[START OF DOCUMENT SEGMENT]
‘A big deal’: Boise task force recommends changes to child care licensing process
If approved, local providers hope it lowers one barrier to hiring new teachers
Editor’s Note: This is the third in an ongoing series of articles related to child care issues and lack of state support for early childhood education. The first story can be found here, and the second is located here.
For child care providers in Boise, finding a potential employee who already has a license to care for children is like finding a unicorn. They are special, rare and competitive.
In nearly every city surrounding Boise, including Meridian and Eagle, an employee needs only to pass a background check with the Idaho Department of Health and Welfare, have proper training in CPR and first aid and commit to four hours of training per year to be able to start working.
To obtain a child care license from the city of Boise, applicants must complete checks with the Child Protection Registry for every state they have lived in in the past five years for any complaints or violations made with child protective services that would not show on a standardized background check. Idaho’s results typically come back quickly, but other states can be slower, with up to 45 days to send results back to the applicant. The applicant also has to complete CPR and first aid training, pay a worker license fee of $37 and complete a fingerprinting and background check for another $45.
In most cases, someone applying to work for a Boise child care center obtains a city license after securing the job, in part because of the costs to apply. The average time it took to approve licenses in 2020 was 17 days, according to the city of Boise, but in some cases, it can take up to eight weeks. No temporary or provisional licenses can be granted in the interim, which Beth Oppenheimer, executive director of the Idaho Association for the Education of Young Children, said presents a barrier to the hiring process for providers in Boise, who are already struggling to find workers.
[END OF DOCUMENT SEGMENT]
[START OF INFORMATION SHOWN]
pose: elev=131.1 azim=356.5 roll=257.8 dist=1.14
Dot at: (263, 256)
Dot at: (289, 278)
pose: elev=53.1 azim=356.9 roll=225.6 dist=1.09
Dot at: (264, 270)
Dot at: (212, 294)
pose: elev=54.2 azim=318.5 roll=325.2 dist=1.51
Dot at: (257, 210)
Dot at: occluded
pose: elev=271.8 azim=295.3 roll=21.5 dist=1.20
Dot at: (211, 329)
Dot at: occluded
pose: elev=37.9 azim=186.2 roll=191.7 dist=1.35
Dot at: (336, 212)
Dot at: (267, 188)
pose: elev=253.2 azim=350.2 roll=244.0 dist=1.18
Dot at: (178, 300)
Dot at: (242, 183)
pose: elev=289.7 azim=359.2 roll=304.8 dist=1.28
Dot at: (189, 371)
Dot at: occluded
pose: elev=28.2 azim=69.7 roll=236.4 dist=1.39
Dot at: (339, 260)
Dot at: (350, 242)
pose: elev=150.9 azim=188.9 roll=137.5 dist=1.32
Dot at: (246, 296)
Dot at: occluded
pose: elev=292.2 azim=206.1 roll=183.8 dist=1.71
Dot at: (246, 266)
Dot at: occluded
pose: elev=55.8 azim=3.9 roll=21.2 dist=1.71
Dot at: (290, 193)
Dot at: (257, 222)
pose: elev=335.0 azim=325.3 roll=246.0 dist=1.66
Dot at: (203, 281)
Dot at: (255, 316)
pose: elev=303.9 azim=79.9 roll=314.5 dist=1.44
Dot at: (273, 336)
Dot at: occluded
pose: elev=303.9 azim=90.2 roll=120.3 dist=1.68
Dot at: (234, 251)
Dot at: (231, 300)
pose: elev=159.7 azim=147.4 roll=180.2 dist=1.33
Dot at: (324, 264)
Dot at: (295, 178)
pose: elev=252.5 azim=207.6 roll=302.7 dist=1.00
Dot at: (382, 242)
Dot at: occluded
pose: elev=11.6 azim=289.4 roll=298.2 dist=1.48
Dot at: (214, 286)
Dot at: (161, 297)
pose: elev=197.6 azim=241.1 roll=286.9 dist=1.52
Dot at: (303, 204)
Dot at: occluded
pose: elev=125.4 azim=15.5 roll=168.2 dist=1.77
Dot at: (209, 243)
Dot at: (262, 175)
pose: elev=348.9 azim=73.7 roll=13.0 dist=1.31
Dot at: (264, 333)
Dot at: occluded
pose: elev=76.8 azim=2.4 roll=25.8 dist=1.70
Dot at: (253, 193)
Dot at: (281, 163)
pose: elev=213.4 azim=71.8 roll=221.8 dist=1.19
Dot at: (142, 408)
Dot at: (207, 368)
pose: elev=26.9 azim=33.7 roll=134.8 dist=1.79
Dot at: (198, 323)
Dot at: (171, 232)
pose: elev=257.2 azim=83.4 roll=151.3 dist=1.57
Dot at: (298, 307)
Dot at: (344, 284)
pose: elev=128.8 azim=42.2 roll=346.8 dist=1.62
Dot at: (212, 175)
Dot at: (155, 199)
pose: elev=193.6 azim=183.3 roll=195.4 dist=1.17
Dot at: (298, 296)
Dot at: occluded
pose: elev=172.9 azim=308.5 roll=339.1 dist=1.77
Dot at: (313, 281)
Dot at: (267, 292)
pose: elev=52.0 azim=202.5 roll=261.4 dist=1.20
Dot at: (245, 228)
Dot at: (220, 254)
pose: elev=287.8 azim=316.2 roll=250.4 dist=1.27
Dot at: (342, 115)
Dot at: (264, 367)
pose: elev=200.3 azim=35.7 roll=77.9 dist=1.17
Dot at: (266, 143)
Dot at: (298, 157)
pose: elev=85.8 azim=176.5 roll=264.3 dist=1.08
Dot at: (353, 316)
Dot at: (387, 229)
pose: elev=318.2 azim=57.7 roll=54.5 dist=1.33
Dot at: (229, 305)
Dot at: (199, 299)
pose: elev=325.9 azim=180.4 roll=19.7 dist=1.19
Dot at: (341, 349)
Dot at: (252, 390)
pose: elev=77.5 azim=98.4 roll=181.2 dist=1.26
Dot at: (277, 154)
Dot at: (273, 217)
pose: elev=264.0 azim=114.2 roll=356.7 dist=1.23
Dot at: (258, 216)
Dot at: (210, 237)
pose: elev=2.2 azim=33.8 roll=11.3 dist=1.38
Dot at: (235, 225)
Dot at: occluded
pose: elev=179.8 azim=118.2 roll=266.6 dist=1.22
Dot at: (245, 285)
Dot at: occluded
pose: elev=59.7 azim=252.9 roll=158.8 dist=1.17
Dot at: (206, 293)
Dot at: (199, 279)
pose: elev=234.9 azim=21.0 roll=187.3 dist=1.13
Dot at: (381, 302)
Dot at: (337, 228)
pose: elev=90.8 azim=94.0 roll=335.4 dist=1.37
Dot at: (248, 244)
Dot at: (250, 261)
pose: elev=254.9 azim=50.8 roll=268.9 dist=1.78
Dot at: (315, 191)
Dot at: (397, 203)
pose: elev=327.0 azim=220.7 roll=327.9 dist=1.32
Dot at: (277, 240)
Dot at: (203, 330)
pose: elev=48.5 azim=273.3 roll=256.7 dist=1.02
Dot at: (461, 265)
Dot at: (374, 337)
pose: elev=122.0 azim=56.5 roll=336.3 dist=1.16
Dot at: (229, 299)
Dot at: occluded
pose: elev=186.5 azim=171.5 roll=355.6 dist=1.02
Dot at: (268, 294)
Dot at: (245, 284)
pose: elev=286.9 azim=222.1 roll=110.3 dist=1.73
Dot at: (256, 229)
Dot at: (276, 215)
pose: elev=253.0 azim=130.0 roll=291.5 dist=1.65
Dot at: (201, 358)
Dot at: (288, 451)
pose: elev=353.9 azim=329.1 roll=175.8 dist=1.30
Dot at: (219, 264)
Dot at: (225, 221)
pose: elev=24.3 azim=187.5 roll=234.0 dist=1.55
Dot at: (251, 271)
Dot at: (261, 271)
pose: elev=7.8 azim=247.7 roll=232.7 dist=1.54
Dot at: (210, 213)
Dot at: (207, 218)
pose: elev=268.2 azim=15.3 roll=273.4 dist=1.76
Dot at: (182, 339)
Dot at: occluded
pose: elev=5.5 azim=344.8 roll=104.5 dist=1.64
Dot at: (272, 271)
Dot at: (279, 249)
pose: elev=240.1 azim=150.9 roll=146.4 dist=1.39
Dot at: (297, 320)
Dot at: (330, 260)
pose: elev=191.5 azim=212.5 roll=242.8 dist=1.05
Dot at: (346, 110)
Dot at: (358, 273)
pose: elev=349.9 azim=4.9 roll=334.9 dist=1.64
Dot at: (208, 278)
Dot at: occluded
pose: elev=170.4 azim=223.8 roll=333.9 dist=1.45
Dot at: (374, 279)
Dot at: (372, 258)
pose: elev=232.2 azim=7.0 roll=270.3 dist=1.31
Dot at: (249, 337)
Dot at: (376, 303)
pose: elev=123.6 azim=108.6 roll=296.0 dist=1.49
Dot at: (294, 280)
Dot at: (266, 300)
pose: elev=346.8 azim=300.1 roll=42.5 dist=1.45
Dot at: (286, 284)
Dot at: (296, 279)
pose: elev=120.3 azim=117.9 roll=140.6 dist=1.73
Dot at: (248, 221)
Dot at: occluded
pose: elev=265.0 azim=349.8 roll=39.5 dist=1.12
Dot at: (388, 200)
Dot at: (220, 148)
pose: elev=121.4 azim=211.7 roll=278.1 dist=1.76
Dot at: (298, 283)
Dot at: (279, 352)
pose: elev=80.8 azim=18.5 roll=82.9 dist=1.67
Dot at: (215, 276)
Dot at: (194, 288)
[END OF INFORMATION SHOWN]
TASKS:
1 - According to the Boise child care licensing article, what must an applicant do or pay to get a child care license from the city of Boise? List every requirement.
2 - Pick up the Boise child care licensing article where it stops and keep writing it.

FINAL ANSWERS:
1 -
- Complete checks with the Child Protection Registry for every state lived in during the past five years
- Complete CPR and first aid training
- Pay a worker license fee of $37
- Complete a fingerprinting and background check for $45

2 -
“Imagine being a child care provider and you want to go work in child care for less than $10 an hour, and you have to pay a big fee for licensing, and you also have to wait four to six weeks sometimes to start working, often with no benefits,” Oppenheimer said.
Lori Fascilla, director of the three Giraffe Laugh child care centers in Boise, said the cost and the waiting periods are huge issues for her centers because people can’t wait weeks on end for a job and the staff she has left is having a hard time.
“We’re freaking out about it,” Fascilla said. “We’ve got empty classrooms because we just can’t hire enough teachers.”
Idaho is one of, if not the only, states in the country that allows cities to create separate licensing standards for child care providers as long as the standards for background checks and training are as strict or stricter than the state’s standards, Oppenheimer said. The result is a patchwork system of varying sets of regulations — all of whichstill fall short of every other state and territory of the United States, according to a Child Care Aware report from 2013.
Idaho ranked 52nd in the report, behind Puerto Rico and Guam, based on program and oversight standards such as training and safety practices, staff to child ratios, inspection frequency and teacher credentials.
“I don’t like it that the cities have their own licensing, I wish the state would raise the standards and then get rid of all the city licensing,” Oppenheimer said.
Along with Boise and Kuna, 11 cities across the state have their own process, including Coeur d’Alene, Idaho Falls, Jerome and Ponderay.
City of Boise task force suggests temporary licensing, waiving fees
The city of Boise formed a task force in March to address existing child care hurdles in the city and better understand the needs of child care workers, providers and parents. The group included representatives from various groups around the valley, including the Idaho Association for the Education of Young Children, the United Way of Treasure Valley, the Treasure Valley YMCA and the Idaho Department of Health and Welfare.
Natalie Munro, a communications coordinator for the city of Boise, said the task force met several times between March and September to develop recommendations for the city to implement. The recommendations addressed the areas of affordability and accessibility of child care, as well as the process of hiring new employees and retaining them. The task force report hasn’t been posted publicly yet, but a copy was obtained by the Idaho Capital Sun.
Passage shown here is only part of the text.